■ **What is being asked**
Print every line of the records below verbatim, keeping each character, space, and line break unchanged.

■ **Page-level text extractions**

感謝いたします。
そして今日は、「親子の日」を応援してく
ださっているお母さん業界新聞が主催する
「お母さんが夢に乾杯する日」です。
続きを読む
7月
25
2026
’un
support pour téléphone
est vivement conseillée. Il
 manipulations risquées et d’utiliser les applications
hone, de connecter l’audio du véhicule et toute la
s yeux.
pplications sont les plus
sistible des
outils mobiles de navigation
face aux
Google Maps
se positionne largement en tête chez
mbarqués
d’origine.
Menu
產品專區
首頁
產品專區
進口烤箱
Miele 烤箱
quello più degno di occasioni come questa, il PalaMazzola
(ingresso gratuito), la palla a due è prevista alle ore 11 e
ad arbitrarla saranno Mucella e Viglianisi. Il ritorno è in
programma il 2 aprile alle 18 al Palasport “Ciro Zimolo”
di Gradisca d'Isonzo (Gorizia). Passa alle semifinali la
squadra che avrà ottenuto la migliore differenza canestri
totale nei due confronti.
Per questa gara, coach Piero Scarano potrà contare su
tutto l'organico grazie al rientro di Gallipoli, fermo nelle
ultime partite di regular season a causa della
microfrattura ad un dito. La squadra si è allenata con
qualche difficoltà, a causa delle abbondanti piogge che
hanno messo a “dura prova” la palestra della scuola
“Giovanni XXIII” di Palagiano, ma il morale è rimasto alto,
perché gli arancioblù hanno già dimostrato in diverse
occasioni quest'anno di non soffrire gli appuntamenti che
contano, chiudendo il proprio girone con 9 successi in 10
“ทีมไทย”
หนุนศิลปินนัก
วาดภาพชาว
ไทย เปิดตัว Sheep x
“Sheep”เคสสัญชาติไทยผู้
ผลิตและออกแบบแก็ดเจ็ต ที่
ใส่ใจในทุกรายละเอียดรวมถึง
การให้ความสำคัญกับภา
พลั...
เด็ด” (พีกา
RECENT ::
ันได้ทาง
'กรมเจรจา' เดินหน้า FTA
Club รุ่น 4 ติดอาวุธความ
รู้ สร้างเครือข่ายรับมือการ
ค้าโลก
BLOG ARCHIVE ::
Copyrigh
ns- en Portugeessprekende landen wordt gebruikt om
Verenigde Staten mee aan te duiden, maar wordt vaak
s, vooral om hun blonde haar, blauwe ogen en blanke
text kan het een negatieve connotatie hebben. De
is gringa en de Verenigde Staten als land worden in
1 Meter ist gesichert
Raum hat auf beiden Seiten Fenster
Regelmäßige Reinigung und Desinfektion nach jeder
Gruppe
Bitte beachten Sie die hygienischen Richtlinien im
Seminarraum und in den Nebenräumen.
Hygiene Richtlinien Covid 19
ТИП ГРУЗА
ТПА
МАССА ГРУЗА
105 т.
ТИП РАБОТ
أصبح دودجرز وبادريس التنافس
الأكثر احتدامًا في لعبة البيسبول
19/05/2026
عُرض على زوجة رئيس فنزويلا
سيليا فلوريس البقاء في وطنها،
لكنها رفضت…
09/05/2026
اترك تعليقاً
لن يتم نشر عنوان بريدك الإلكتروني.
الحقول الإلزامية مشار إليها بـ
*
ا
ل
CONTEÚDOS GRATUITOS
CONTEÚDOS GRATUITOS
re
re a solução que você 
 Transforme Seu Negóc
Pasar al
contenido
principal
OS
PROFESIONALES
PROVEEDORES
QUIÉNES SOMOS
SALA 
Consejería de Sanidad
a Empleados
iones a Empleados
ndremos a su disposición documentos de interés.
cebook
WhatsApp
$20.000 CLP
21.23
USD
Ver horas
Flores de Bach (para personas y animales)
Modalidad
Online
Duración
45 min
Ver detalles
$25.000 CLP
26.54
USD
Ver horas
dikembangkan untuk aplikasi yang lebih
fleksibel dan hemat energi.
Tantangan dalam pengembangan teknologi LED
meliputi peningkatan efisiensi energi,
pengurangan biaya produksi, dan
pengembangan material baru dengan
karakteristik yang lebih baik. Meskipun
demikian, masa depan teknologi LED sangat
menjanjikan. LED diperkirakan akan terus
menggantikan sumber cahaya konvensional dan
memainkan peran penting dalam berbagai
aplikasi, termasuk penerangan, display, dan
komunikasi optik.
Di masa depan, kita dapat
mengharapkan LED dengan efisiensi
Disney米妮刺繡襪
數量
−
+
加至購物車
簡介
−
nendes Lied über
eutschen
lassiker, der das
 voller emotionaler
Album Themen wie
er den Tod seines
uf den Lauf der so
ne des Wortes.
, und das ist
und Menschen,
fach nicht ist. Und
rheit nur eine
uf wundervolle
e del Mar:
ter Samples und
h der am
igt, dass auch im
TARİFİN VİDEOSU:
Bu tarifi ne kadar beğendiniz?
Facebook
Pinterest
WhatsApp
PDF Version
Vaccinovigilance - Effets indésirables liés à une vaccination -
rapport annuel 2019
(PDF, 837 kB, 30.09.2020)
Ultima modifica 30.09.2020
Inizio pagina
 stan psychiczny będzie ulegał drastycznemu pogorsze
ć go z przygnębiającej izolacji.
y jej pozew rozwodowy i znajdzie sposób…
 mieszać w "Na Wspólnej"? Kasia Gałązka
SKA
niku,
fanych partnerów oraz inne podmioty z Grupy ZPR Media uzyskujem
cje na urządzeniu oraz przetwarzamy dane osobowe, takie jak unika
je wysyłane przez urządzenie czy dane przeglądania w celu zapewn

■ **Reply**
感謝いたします。
そして今日は、「親子の日」を応援してく
ださっているお母さん業界新聞が主催する
「お母さんが夢に乾杯する日」です。
続きを読む
7月
25
2026
’un
support pour téléphone
est vivement conseillée. Il
 manipulations risquées et d’utiliser les applications
hone, de connecter l’audio du véhicule et toute la
s yeux.
pplications sont les plus
sistible des
outils mobiles de navigation
face aux
Google Maps
se positionne largement en tête chez
mbarqués
d’origine.
Menu
產品專區
首頁
產品專區
進口烤箱
Miele 烤箱
quello più degno di occasioni come questa, il PalaMazzola
(ingresso gratuito), la palla a due è prevista alle ore 11 e
ad arbitrarla saranno Mucella e Viglianisi. Il ritorno è in
programma il 2 aprile alle 18 al Palasport “Ciro Zimolo”
di Gradisca d'Isonzo (Gorizia). Passa alle semifinali la
squadra che avrà ottenuto la migliore differenza canestri
totale nei due confronti.
Per questa gara, coach Piero Scarano potrà contare su
tutto l'organico grazie al rientro di Gallipoli, fermo nelle
ultime partite di regular season a causa della
microfrattura ad un dito. La squadra si è allenata con
qualche difficoltà, a causa delle abbondanti piogge che
hanno messo a “dura prova” la palestra della scuola
“Giovanni XXIII” di Palagiano, ma il morale è rimasto alto,
perché gli arancioblù hanno già dimostrato in diverse
occasioni quest'anno di non soffrire gli appuntamenti che
contano, chiudendo il proprio girone con 9 successi in 10
“ทีมไทย”
หนุนศิลปินนัก
วาดภาพชาว
ไทย เปิดตัว Sheep x
“Sheep”เคสสัญชาติไทยผู้
ผลิตและออกแบบแก็ดเจ็ต ที่
ใส่ใจในทุกรายละเอียดรวมถึง
การให้ความสำคัญกับภา
พลั...
เด็ด” (พีกา
RECENT ::
ันได้ทาง
'กรมเจรจา' เดินหน้า FTA
Club รุ่น 4 ติดอาวุธความ
รู้ สร้างเครือข่ายรับมือการ
ค้าโลก
BLOG ARCHIVE ::
Copyrigh
ns- en Portugeessprekende landen wordt gebruikt om
Verenigde Staten mee aan te duiden, maar wordt vaak
s, vooral om hun blonde haar, blauwe ogen en blanke
text kan het een negatieve connotatie hebben. De
is gringa en de Verenigde Staten als land worden in
1 Meter ist gesichert
Raum hat auf beiden Seiten Fenster
Regelmäßige Reinigung und Desinfektion nach jeder
Gruppe
Bitte beachten Sie die hygienischen Richtlinien im
Seminarraum und in den Nebenräumen.
Hygiene Richtlinien Covid 19
ТИП ГРУЗА
ТПА
МАССА ГРУЗА
105 т.
ТИП РАБОТ
أصبح دودجرز وبادريس التنافس
الأكثر احتدامًا في لعبة البيسبول
19/05/2026
عُرض على زوجة رئيس فنزويلا
سيليا فلوريس البقاء في وطنها،
لكنها رفضت…
09/05/2026
اترك تعليقاً
لن يتم نشر عنوان بريدك الإلكتروني.
الحقول الإلزامية مشار إليها بـ
*
ا
ل
CONTEÚDOS GRATUITOS
CONTEÚDOS GRATUITOS
re
re a solução que você 
 Transforme Seu Negóc
Pasar al
contenido
principal
OS
PROFESIONALES
PROVEEDORES
QUIÉNES SOMOS
SALA 
Consejería de Sanidad
a Empleados
iones a Empleados
ndremos a su disposición documentos de interés.
cebook
WhatsApp
$20.000 CLP
21.23
USD
Ver horas
Flores de Bach (para personas y animales)
Modalidad
Online
Duración
45 min
Ver detalles
$25.000 CLP
26.54
USD
Ver horas
dikembangkan untuk aplikasi yang lebih
fleksibel dan hemat energi.
Tantangan dalam pengembangan teknologi LED
meliputi peningkatan efisiensi energi,
pengurangan biaya produksi, dan
pengembangan material baru dengan
karakteristik yang lebih baik. Meskipun
demikian, masa depan teknologi LED sangat
menjanjikan. LED diperkirakan akan terus
menggantikan sumber cahaya konvensional dan
memainkan peran penting dalam berbagai
aplikasi, termasuk penerangan, display, dan
komunikasi optik.
Di masa depan, kita dapat
mengharapkan LED dengan efisiensi
Disney米妮刺繡襪
數量
−
+
加至購物車
簡介
−
nendes Lied über
eutschen
lassiker, der das
 voller emotionaler
Album Themen wie
er den Tod seines
uf den Lauf der so
ne des Wortes.
, und das ist
und Menschen,
fach nicht ist. Und
rheit nur eine
uf wundervolle
e del Mar:
ter Samples und
h der am
igt, dass auch im
TARİFİN VİDEOSU:
Bu tarifi ne kadar beğendiniz?
Facebook
Pinterest
WhatsApp
PDF Version
Vaccinovigilance - Effets indésirables liés à une vaccination -
rapport annuel 2019
(PDF, 837 kB, 30.09.2020)
Ultima modifica 30.09.2020
Inizio pagina
 stan psychiczny będzie ulegał drastycznemu pogorsze
ć go z przygnębiającej izolacji.
y jej pozew rozwodowy i znajdzie sposób…
 mieszać w "Na Wspólnej"? Kasia Gałązka
SKA
niku,
fanych partnerów oraz inne podmioty z Grupy ZPR Media uzyskujem
cje na urządzeniu oraz przetwarzamy dane osobowe, takie jak unika
je wysyłane przez urządzenie czy dane przeglądania w celu zapewn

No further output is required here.